Asked what the role of industry is, Jennings said it starts with the health care industry becoming more sensitive to the individual needs of patients.

“It's well documented that we treat different patient populations differently within the health care system when we deliver health care. It's well documented that the health care system, in terms of how we cover people, almost explicitly says, ‘It's not my problem,’” when confronted with patients who come from poverty-stricken communities, he said.

Given that Biden did not endorse the idea of Medicare for All in the campaign, preferring instead to strengthen the ACA, Connolly asked, “What are the next steps that we are likely to see from a Biden White House and Congress in that that same vein of health reform, access, affordability, quality?”

Frame it as “cost, coverage, and complexity,” Jennings replied. “The public still is very frustrated with the complexity of our health care system, their out-of-pocket costs.”

Ultimately, he said, “the elephant in the room” has to be addressed—the cost of health care and the cost of prescription drugs.
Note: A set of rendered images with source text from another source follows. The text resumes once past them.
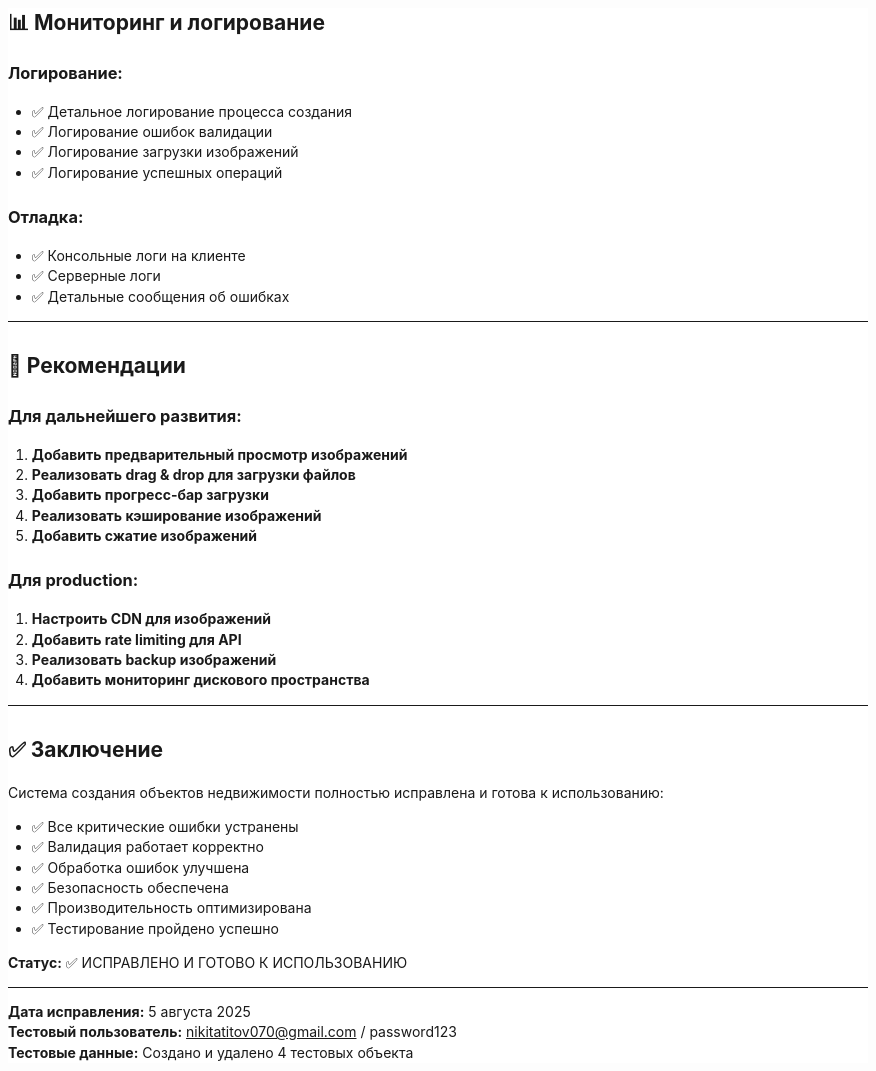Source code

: ## 📊 Мониторинг и логирование

### Логирование:
- ✅ Детальное логирование процесса создания
- ✅ Логирование ошибок валидации
- ✅ Логирование загрузки изображений
- ✅ Логирование успешных операций

### Отладка:
- ✅ Консольные логи на клиенте
- ✅ Серверные логи
- ✅ Детальные сообщения об ошибках

---

## 🎯 Рекомендации

### Для дальнейшего развития:
1. **Добавить предварительный просмотр изображений**
2. **Реализовать drag & drop для загрузки файлов**
3. **Добавить прогресс-бар загрузки**
4. **Реализовать кэширование изображений**
5. **Добавить сжатие изображений**

### Для production:
1. **Настроить CDN для изображений**
2. **Добавить rate limiting для API**
3. **Реализовать backup изображений**
4. **Добавить мониторинг дискового пространства**

---

## ✅ Заключение

Система создания объектов недвижимости полностью исправлена и готова к использованию:

- ✅ Все критические ошибки устранены
- ✅ Валидация работает корректно
- ✅ Обработка ошибок улучшена
- ✅ Безопасность обеспечена
- ✅ Производительность оптимизирована
- ✅ Тестирование пройдено успешно

**Статус:** ✅ ИСПРАВЛЕНО И ГОТОВО К ИСПОЛЬЗОВАНИЮ

---

**Дата исправления:** 5 августа 2025  
**Тестовый пользователь:** nikitatitov070@gmail.com / password123  
**Тестовые данные:** Создано и удалено 4 тестовых объекта 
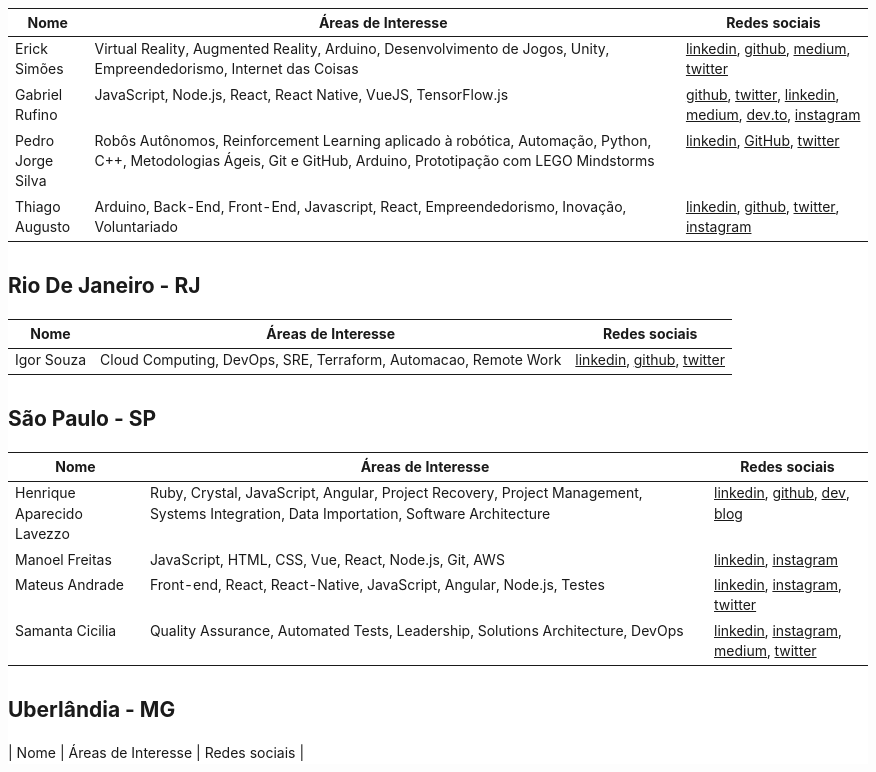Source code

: | Nome              | Áreas de Interesse                                                                                                                                                | Redes sociais                                                                                                                                                                                                                                                                                       |
| ----------------- | ----------------------------------------------------------------------------------------------------------------------------------------------------------------- | --------------------------------------------------------------------------------------------------------------------------------------------------------------------------------------------------------------------------------------------------------------------------------------------------- |
| Erick Simões      |  Virtual Reality, Augmented Reality, Arduino, Desenvolvimento de Jogos, Unity, Empreendedorismo, Internet das Coisas                                              |  [linkedin](https://www.linkedin.com/in/ericksimoes/), [github](https://github.com/ErickSimoes/), [medium](https://medium.com/@ErickSimoes), [twitter](https://twitter.com/AloErickSimoes/)                                                                                                         |
| Gabriel Rufino    |  JavaScript, Node.js, React, React Native, VueJS, TensorFlow.js                                                                                                   |  [github](https://github.com/gabrielrufino/), [twitter](https://twitter.com/gabrielrufinoo/), [linkedin](https://www.linkedin.com/in/gabrielrufinoo/), [medium](https://medium.com/@gabrielrufinoo), [dev.to](https://dev.to/gabrielrufino), [instagram](https://www.instagram.com/gabrielrufinoo/) |
| Pedro Jorge Silva |  Robôs Autônomos, Reinforcement Learning aplicado à robótica, Automação, Python, C++, Metodologias Ágeis, Git e GitHub, Arduino, Prototipação com LEGO Mindstorms |  [linkedin](https://www.linkedin.com/in/pedro-jorge-lima-da-silva-758335170/), [GitHub](https://pedrojlsilva.github.io/AboutMe/), [twitter](https://twitter.com/PedroJorgeS1)                                                                                                                       |
| Thiago Augusto    |  Arduino, Back-End, Front-End, Javascript, React, Empreendedorismo, Inovação, Voluntariado                                                                        |  [linkedin](https://www.linkedin.com/in/thiagoaugustosm/), [github](https://github.com/ThiagoAugustoSM/), [twitter](https://twitter.com/thiagoaugustosm/), [instagram](https://www.instagram.com/thiagoaugustosm/)                                                                                  |,

## Rio De Janeiro - RJ 

| Nome       | Áreas de Interesse                                               | Redes sociais                                                                                                                              |
| ---------- | ---------------------------------------------------------------- | ------------------------------------------------------------------------------------------------------------------------------------------ |
| Igor Souza |  Cloud Computing, DevOps, SRE, Terraform, Automacao, Remote Work |  [linkedin](http://linkedin.com/in/igordcsouza/), [github](https://www.github.com/igordcsouza), [twitter](https://twitter.com/igordcsouza) |,

## São Paulo - SP 

| Nome                       | Áreas de Interesse                                                                                                                      | Redes sociais                                                                                                                                                                                        |
| -------------------------- | --------------------------------------------------------------------------------------------------------------------------------------- | ---------------------------------------------------------------------------------------------------------------------------------------------------------------------------------------------------- |
| Henrique Aparecido Lavezzo |  Ruby, Crystal, JavaScript, Angular, Project Recovery, Project Management, Systems Integration, Data Importation, Software Architecture |  [linkedin](https://linkedin.com/in/hlavezzo), [github](https://github.com/Rynaro), [dev](https://dev.to/rynaro), [blog](https://rynaro.github.io)                                                   |
| Manoel Freitas             |  JavaScript, HTML, CSS, Vue, React, Node.js, Git, AWS                                                                                   |  [linkedin](http://linkedin.com/in/manoeljosefneto/), [instagram](https://www.instagram.com/manoel-freitas)                                                                                          |
| Mateus Andrade             |  Front-end, React, React-Native, JavaScript, Angular, Node.js, Testes                                                                   |  [linkedin](http://linkedin.com/in/mateus-andrade-costa-neri/), [instagram](https://www.instagram.com/manoel-MateusAndrade), [twitter](https://twitter.com/Mateus_Andrad_)                           |
| Samanta Cicilia            |  Quality Assurance, Automated Tests, Leadership, Solutions Architecture, DevOps                                                         |  [linkedin](https://www.linkedin.com/in/samantacici/), [instagram](https://www.instagram.com/samycici), [medium](https://medium.com/@samantacicilia/), [twitter](https://twitter.com/samantacicilia) |,

## Uberlândia - MG 

| Nome          | Áreas de Interesse | Redes sociais                                                                                        |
Containing cost would allow for investment in other health care areas, whether it is Medicaid, expanded ACA subsidies, or integrating value-based care with primary care, he said.

In another area of cost, Connolly asked Jennings for his opinion on a legislative priority of AMCP, the passage of a preapproval information exchange (PIE), which seeks to streamline 2 steps in the drug approval process into one. Under the idea, as a developer submits its product to the FDA for review, payers and health plans could begin a simultaneous evaluation of clinical trial and economic information in order to calculate demand and budgetary impacts.

“I would say it makes a lot of sense,” said Jennings. For a payer, if a drug comes out that was not expected, at a high cost, it becomes very difficult to manage and increases premiums. However, he noted, “It is one tool. It is not the tool.”

Paying for specialty drugs, which represent a growing share of drug spending for a relatively small slice of the population, is going to become a much larger challenge, Jennings said.

“I don't think we as a country are prepared for some of the pricing that is about to come around the corner here on some of these products,” he said. While increasing access to biosimilars and ending patent abuse would help, he also said policy makers need to be prepared to deal with pricing that at some point becomes abusive.